A, Total splenocytes from mock- or VV-infected mice were stained for cell surface markers and analyzed for different cell types. *p < 0.01, **p < 0.001. B, CD11c⁺ enriched splenocytes were analyzed for purity and DC subpopulations. Numbers indicate each subpopulation as a percentage of live cells. Note that DX5⁺ cells are CD11c^low. Data are the mean ± SD (A) or representative (B) of at least 2 independent experiments.

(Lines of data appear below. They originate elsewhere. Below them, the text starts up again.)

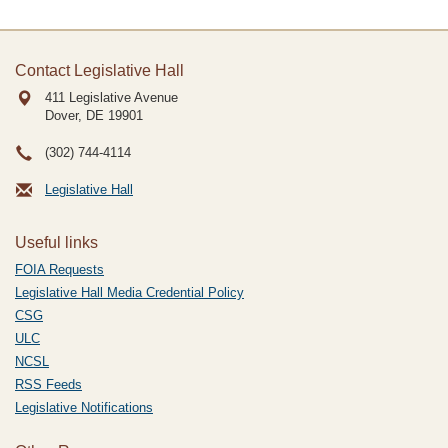
Contact Legislative Hall
411 Legislative Avenue
Dover, DE
19901
(302) 744-4114
Legislative Hall
Useful links
FOIA Requests
Legislative Hall Media Credential Policy
CSG
ULC
NCSL
RSS Feeds
Legislative Notifications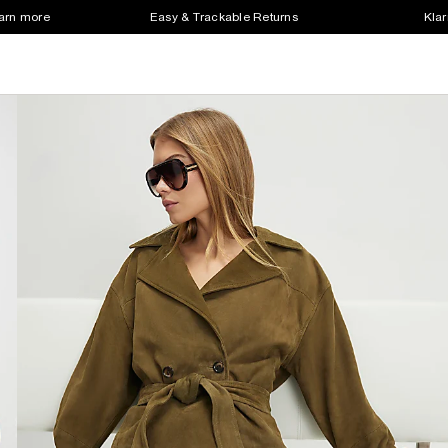
earn more
Easy & Trackable Returns
Klar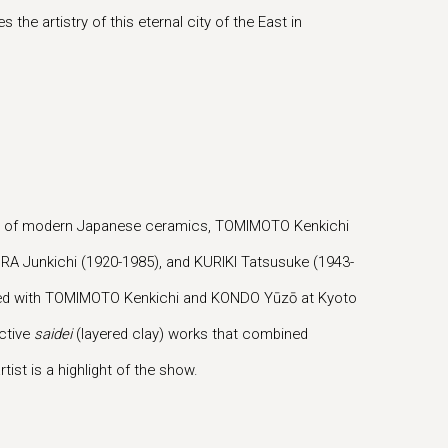
the artistry of this eternal city of the East in
ther of modern Japanese ceramics, TOMIMOTO Kenkichi
URA Junkichi (1920-1985), and KURIKI Tatsusuke (1943-
udied with TOMIMOTO Kenkichi and KONDO Yūzō at Kyoto
nctive
saidei
(layered clay) works that combined
ist is a highlight of the show.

Figure 4. Impaired APC function of SPDC from VV-infected mice

CD11c⁺ enriched splenic DC from mock- or VV-infected mice were incubated with increasing amounts of the HEL_74–88 peptide for 16 h, followed by washing, fixation and cultivation with Ag-specific T cells for 24 h. T cell activation was assessed by measuring IL-2 production using HT-2 cell proliferation. Data are expressed as cpm and are representative of 3 independent experiments with the SD for triplicated samples indicated.

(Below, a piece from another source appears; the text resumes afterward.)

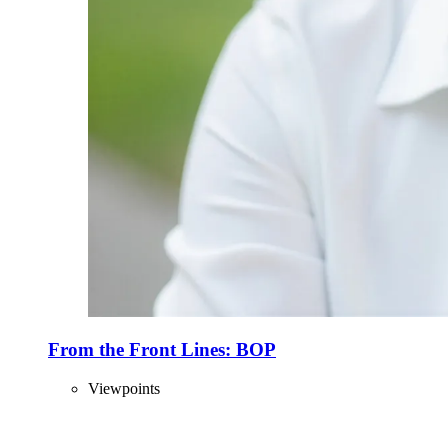
From the Front Lines: BOP
Viewpoints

Figure 5. Role of type I IFN in MHC class II expression and viral replication in DC

A, SPDC were enriched from mock- or VV-infected mice to prepare RNA. qRT-PCR was performed to assess MHC class II, IFN-β, and IRF-7 mRNA. The relative mRNA levels were normalized to GAPDH gene expression. B, MHC class II mRNA levels in SPDC enriched from mock- or VV-infected mice at indicated time points were measured by qRT-PCR as in (A). C. BMDC from WT or IFNAR^−/− mice were infected with the mKO mutant VV (MOI of 0.01) for 90 min and cultured with or without IFN-β for 48 h. MHC class II mRNA levels were measured by qRT-PCR. D, BMDC were prepared, infected (MOI of 0.1 for 24 hrs and 0.01 for 48 hrs), and cultured as in (C) for 24 or 48 hrs. E3L and OFP expression were analyzed by flow cytometry. Numbers indicate each subpopulation as a percentage of live cells. E and F, BMDC from WT mice were infected with the mKO mutant VV (MOI of 0.1 and 0.01) for 24 hrs (indicated as 1° infection). Conditioned medium (CM) from infected BMDC were collected, filtered or unfiltered, and then added to uninfected BMDC. Cells were analyzed an additional 24 h post-infection. Efficiency of virus depletion was monitored by flow cytometry (E). MHC class II mRNA levels were measured by qRT-PCR (F). Data are the mean ± SD (A, B, C and F) or representative (D and E) of at least 2 independent experiments.